*** Opening of TASK MATERIAL ***

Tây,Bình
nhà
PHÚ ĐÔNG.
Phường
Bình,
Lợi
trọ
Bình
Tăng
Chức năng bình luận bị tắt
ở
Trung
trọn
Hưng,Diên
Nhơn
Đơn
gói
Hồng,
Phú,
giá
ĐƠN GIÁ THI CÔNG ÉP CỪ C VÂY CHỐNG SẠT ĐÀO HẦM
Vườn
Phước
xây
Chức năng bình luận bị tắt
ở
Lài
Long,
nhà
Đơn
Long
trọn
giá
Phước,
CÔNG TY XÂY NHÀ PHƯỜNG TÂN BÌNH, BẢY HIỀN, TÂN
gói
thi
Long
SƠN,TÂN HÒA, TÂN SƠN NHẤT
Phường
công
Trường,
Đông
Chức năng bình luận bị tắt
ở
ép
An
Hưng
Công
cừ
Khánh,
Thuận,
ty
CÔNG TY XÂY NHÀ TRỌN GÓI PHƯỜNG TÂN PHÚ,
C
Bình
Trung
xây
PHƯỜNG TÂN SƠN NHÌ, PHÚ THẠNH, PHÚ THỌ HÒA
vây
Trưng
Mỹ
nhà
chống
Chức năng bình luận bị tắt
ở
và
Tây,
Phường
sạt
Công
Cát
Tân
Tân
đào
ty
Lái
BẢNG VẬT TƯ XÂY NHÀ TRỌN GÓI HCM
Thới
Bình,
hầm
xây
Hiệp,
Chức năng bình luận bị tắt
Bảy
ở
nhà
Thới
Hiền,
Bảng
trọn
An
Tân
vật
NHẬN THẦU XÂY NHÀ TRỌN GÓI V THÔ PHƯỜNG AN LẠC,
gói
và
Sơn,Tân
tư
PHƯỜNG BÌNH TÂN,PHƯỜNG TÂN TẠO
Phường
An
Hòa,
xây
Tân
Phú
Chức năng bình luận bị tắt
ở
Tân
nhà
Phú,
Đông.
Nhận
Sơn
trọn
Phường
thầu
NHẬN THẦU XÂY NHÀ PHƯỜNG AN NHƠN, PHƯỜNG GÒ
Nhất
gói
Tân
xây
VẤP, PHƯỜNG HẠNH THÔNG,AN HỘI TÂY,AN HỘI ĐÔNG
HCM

*** Close of TASK MATERIAL ***

#### WHAT IS BEING ASKED
Reproduce the listing in full, exactly, so that no line is missing.

#### ANSWER FOR THE TASK
Tây,Bình
nhà
PHÚ ĐÔNG.
Phường
Bình,
Lợi
trọ
Bình
Tăng
Chức năng bình luận bị tắt
ở
Trung
trọn
Hưng,Diên
Nhơn
Đơn
gói
Hồng,
Phú,
giá
ĐƠN GIÁ THI CÔNG ÉP CỪ C VÂY CHỐNG SẠT ĐÀO HẦM
Vườn
Phước
xây
Chức năng bình luận bị tắt
ở
Lài
Long,
nhà
Đơn
Long
trọn
giá
Phước,
CÔNG TY XÂY NHÀ PHƯỜNG TÂN BÌNH, BẢY HIỀN, TÂN
gói
thi
Long
SƠN,TÂN HÒA, TÂN SƠN NHẤT
Phường
công
Trường,
Đông
Chức năng bình luận bị tắt
ở
ép
An
Hưng
Công
cừ
Khánh,
Thuận,
ty
CÔNG TY XÂY NHÀ TRỌN GÓI PHƯỜNG TÂN PHÚ,
C
Bình
Trung
xây
PHƯỜNG TÂN SƠN NHÌ, PHÚ THẠNH, PHÚ THỌ HÒA
vây
Trưng
Mỹ
nhà
chống
Chức năng bình luận bị tắt
ở
và
Tây,
Phường
sạt
Công
Cát
Tân
Tân
đào
ty
Lái
BẢNG VẬT TƯ XÂY NHÀ TRỌN GÓI HCM
Thới
Bình,
hầm
xây
Hiệp,
Chức năng bình luận bị tắt
Bảy
ở
nhà
Thới
Hiền,
Bảng
trọn
An
Tân
vật
NHẬN THẦU XÂY NHÀ TRỌN GÓI V THÔ PHƯỜNG AN LẠC,
gói
và
Sơn,Tân
tư
PHƯỜNG BÌNH TÂN,PHƯỜNG TÂN TẠO
Phường
An
Hòa,
xây
Tân
Phú
Chức năng bình luận bị tắt
ở
Tân
nhà
Phú,
Đông.
Nhận
Sơn
trọn
Phường
thầu
NHẬN THẦU XÂY NHÀ PHƯỜNG AN NHƠN, PHƯỜNG GÒ
Nhất
gói
Tân
xây
VẤP, PHƯỜNG HẠNH THÔNG,AN HỘI TÂY,AN HỘI ĐÔNG
HCM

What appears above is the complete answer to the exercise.